I inherited many characteristics from my parents: most of them positive (and for that, many thanks). There is, however, something else that they passed on to me that is rather more of a pain. That something is hypertension (high blood pressure)!

I don’t recall if they ever discussed the fact that they both suffered the condition. It was the sort of thing that was not much talked about by their generation. I’m not even sure that I knew they were on medication for it – until such time as I was myself diagnosed with it.

This came about as my fiftieth birthday approached. I was working at the time at a very well-known posh boys’ school in the UK and fell into conversation with my doctor (who was both one of the School doctors and a local GP) at a cocktail party at the School (as one does)! Regular readers will know that I don’t normally use real names on this blog but in this case I will make an exception – because the doctor was genuinely called ‘Doc Holliday’!

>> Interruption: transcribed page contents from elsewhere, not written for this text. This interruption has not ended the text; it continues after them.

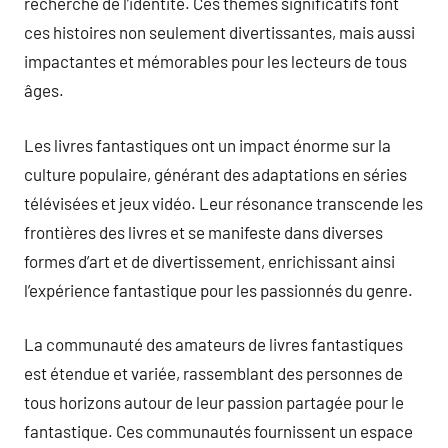
recherche de l’identité. Ces thèmes significatifs font
ces histoires non seulement divertissantes, mais aussi
impactantes et mémorables pour les lecteurs de tous
âges.
Les livres fantastiques ont un impact énorme sur la
culture populaire, générant des adaptations en séries
télévisées et jeux vidéo. Leur résonance transcende les
frontières des livres et se manifeste dans diverses
formes d’art et de divertissement, enrichissant ainsi
l’expérience fantastique pour les passionnés du genre.
La communauté des amateurs de livres fantastiques
est étendue et variée, rassemblant des personnes de
tous horizons autour de leur passion partagée pour le
fantastique. Ces communautés fournissent un espace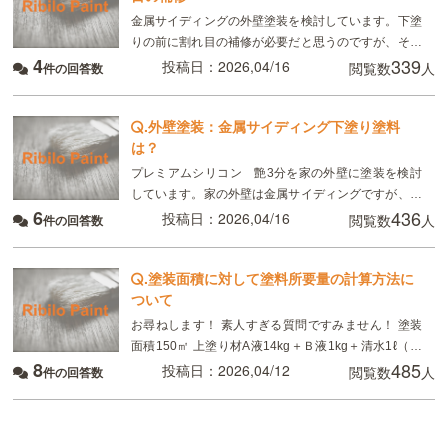
金属サイディングの外壁塗装を検討しています。下塗
りの前に割れ目の補修が必要だと思うのですが、その
4
339
場合補修剤は何を使用すればいいのでしょうか？ 塗装
投稿日：2026,04/16
閲覧数
人
件の回答数
の上塗りプレミアムシリコンの予定です。
.
外壁塗装：金属サイディング下塗り塗料
は？
プレミアムシリコン 艶3分を家の外壁に塗装を検討
しています。家の外壁は金属サイディングですが、下
6
436
塗りは同じエスケ化学の下塗りシーラーで大丈夫でし
投稿日：2026,04/16
閲覧数
人
件の回答数
ょうか？それとも錆止めが入っているグレーやサビ色
の下塗り
.
塗装面積に対して塗料所要量の計算方法に
ついて
お尋ねします！ 素人すぎる質問ですみません！ 塗装
面積150㎡ 上塗り材A液14kg＋Ｂ液1kg＋清水1ℓ（計
8
485
16kg） 所要量0.3kg/㎡ 所要量の「0.3kg」は、A液＋
投稿日：2026,04/12
閲覧数
人
件の回答数
B液＝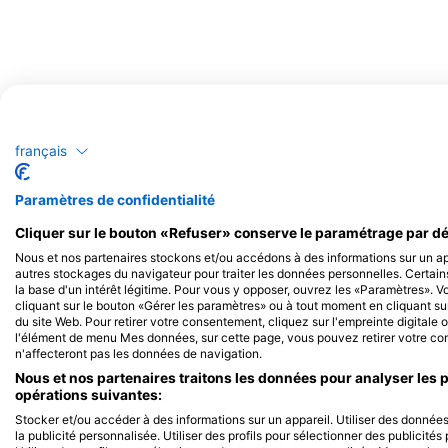
français
Paramètres de confidentialité
Cliquer sur le bouton «Refuser» conserve le paramétrage par dé
Nous et nos partenaires stockons et/ou accédons à des informations sur un app
Vie marine susceptible d'être observé
autres stockages du navigateur pour traiter les données personnelles. Certain
la base d'un intérêt légitime. Pour vous y opposer, ouvrez les «Paramètres». 
cliquant sur le bouton «Gérer les paramètres» ou à tout moment en cliquant sur
Les observations d’animaux sauvages sont basées sur le contenu généré
du site Web. Pour retirer votre consentement, cliquez sur l'empreinte digitale o
l'élément de menu Mes données, sur cette page, vous pouvez retirer votre con
n'affecteront pas les données de navigation.
Nous et nos partenaires traitons les données pour analyser les 
opérations suivantes:
Stocker et/ou accéder à des informations sur un appareil. Utiliser des données 
la publicité personnalisée. Utiliser des profils pour sélectionner des publicité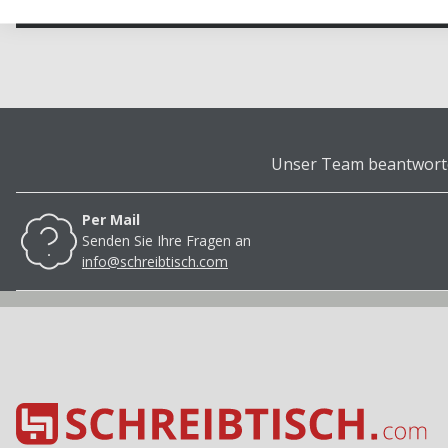
Unser Team beantwortet
Per Mail
Senden Sie Ihre Fragen an
info@schreibtisch.com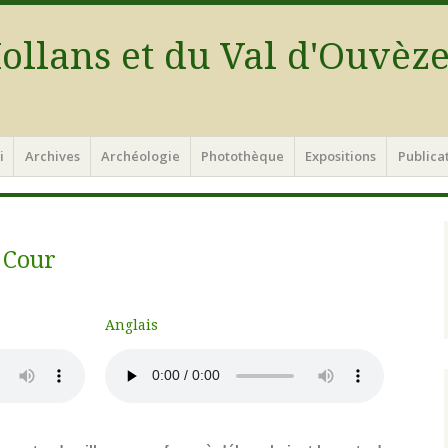
ollans et du Val d'Ouvèz
i
Archives
Archéologie
Photothèque
Expositions
Publica
 Cour
Anglais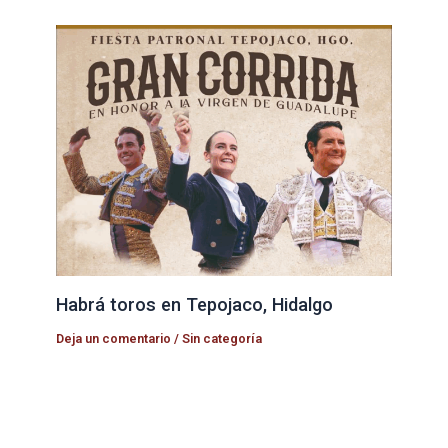
Habrá toros en Tepojaco, Hidalgo
Deja un comentario
/
Sin categoría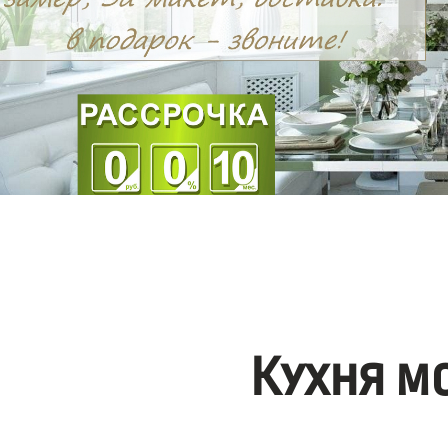
Кухня м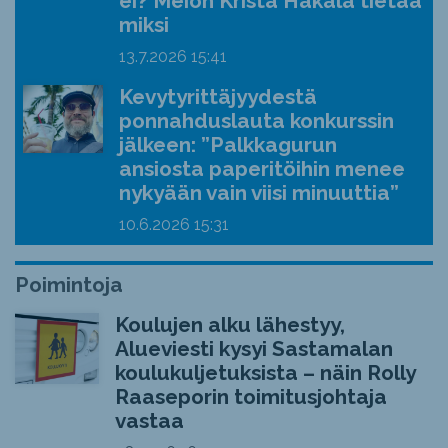
ei? Meion Krista Hakala tietää
miksi
13.7.2026
15:41
Kevytyrittäjyydestä
ponnahduslauta konkurssin
jälkeen: ”Palkkagurun
ansiosta paperitöihin menee
nykyään vain viisi minuuttia”
10.6.2026
15:31
Poimintoja
Koulujen alku lähestyy,
Alueviesti kysyi Sastamalan
koulukuljetuksista – näin Rolly
Raaseporin toimitusjohtaja
vastaa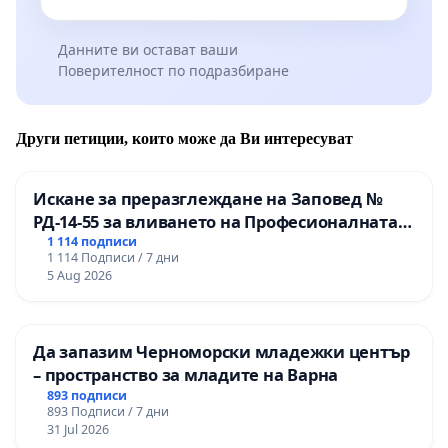
Данните ви остават ваши
Поверителност по подразбиране
Други петиции, които може да Ви интересуват
Искане за преразглеждане на Заповед №
РД-14-55 за вливането на Професионалната
гимназия по промишлени технологии в
1 114 подписи
1 114 Подписи / 7 дни
Професионалната гимназия по икономика и
5 Aug 2026
мениджмънт – гр. Пазарджик
Да запазим Черноморски младежки център
– пространство за младите на Варна
893 подписи
893 Подписи / 7 дни
31 Jul 2026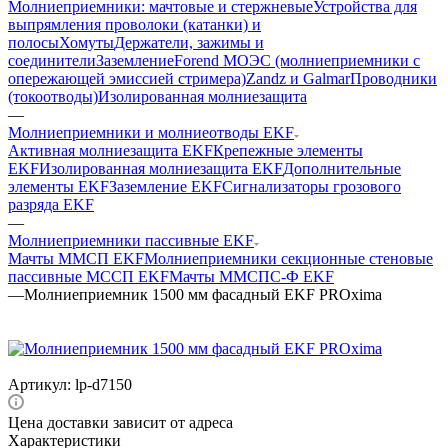
Молниеприемники: мачтовые и стержневые
Устройства для
выпрямления проволоки (катанки) и
полосы
Хомуты
Держатели, зажимы и
соединители
Заземление
Forend МОЭС (молниеприемники с
опережающей эмиссией стримера)
Zandz и Galmar
Проводники
(токоотводы)
Изолированная молниезащита
—
Молниеприемники и молниеотводы EKF
Активная молниезащита EKF
Крепежные элементы
EKF
Изолированная молниезащита EKF
Дополнительные
элементы EKF
Заземление EKF
Сигнализаторы грозового
разряда EKF
—
Молниеприемники пассивные EKF
Мачты ММСП EKF
Молниеприемники секционные стеновые
пассивные МССП EKF
Мачты ММСПС-Ф EKF
—
Молниеприемник 1500 мм фасадный EKF PROxima
Артикул:
lp-d7150
Цена доставки зависит от адреса
Характеристики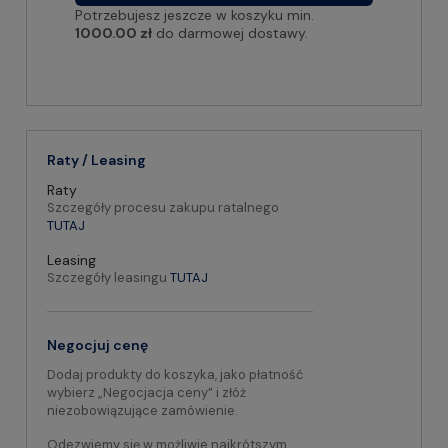
Potrzebujesz jeszcze w koszyku min.
1000.00 zł
do darmowej dostawy.
Raty / Leasing
Raty
Szczegóły procesu zakupu ratalnego
TUTAJ
Leasing
Szczegóły leasingu
TUTAJ
Negocjuj cenę
Dodaj produkty do koszyka, jako płatność
wybierz „Negocjacja ceny” i złóż
niezobowiązujące zamówienie.
Odezwiemy się w możliwie najkrótszym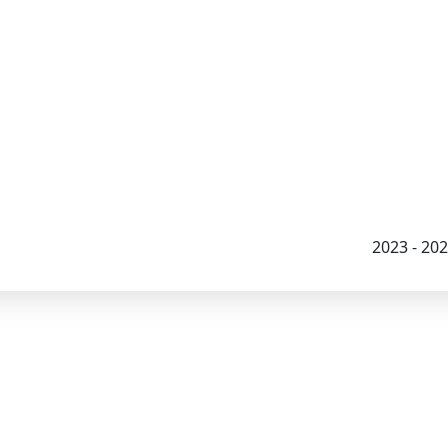
2023 - 2026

Anyway – I asked what a chap should do to check on his health at that time of life and he promised to give me a detailed going-over – the which he duly did. This uncovered the hypertension and we discovered (after an extensive round of blood tests, electro-cardiograms, heart echoes and an MRI scan at the Royal Brompton) that the most likely cause was inheritance.

The good doctor advised me as to the probability of my suffering some heart-related incident within a decade should I choose not take regular medication – and not caring for the odds I duly signed up. This all took place not that far short of two decades ago now and things have trundled along in the meantime without further incident – until relatively recently.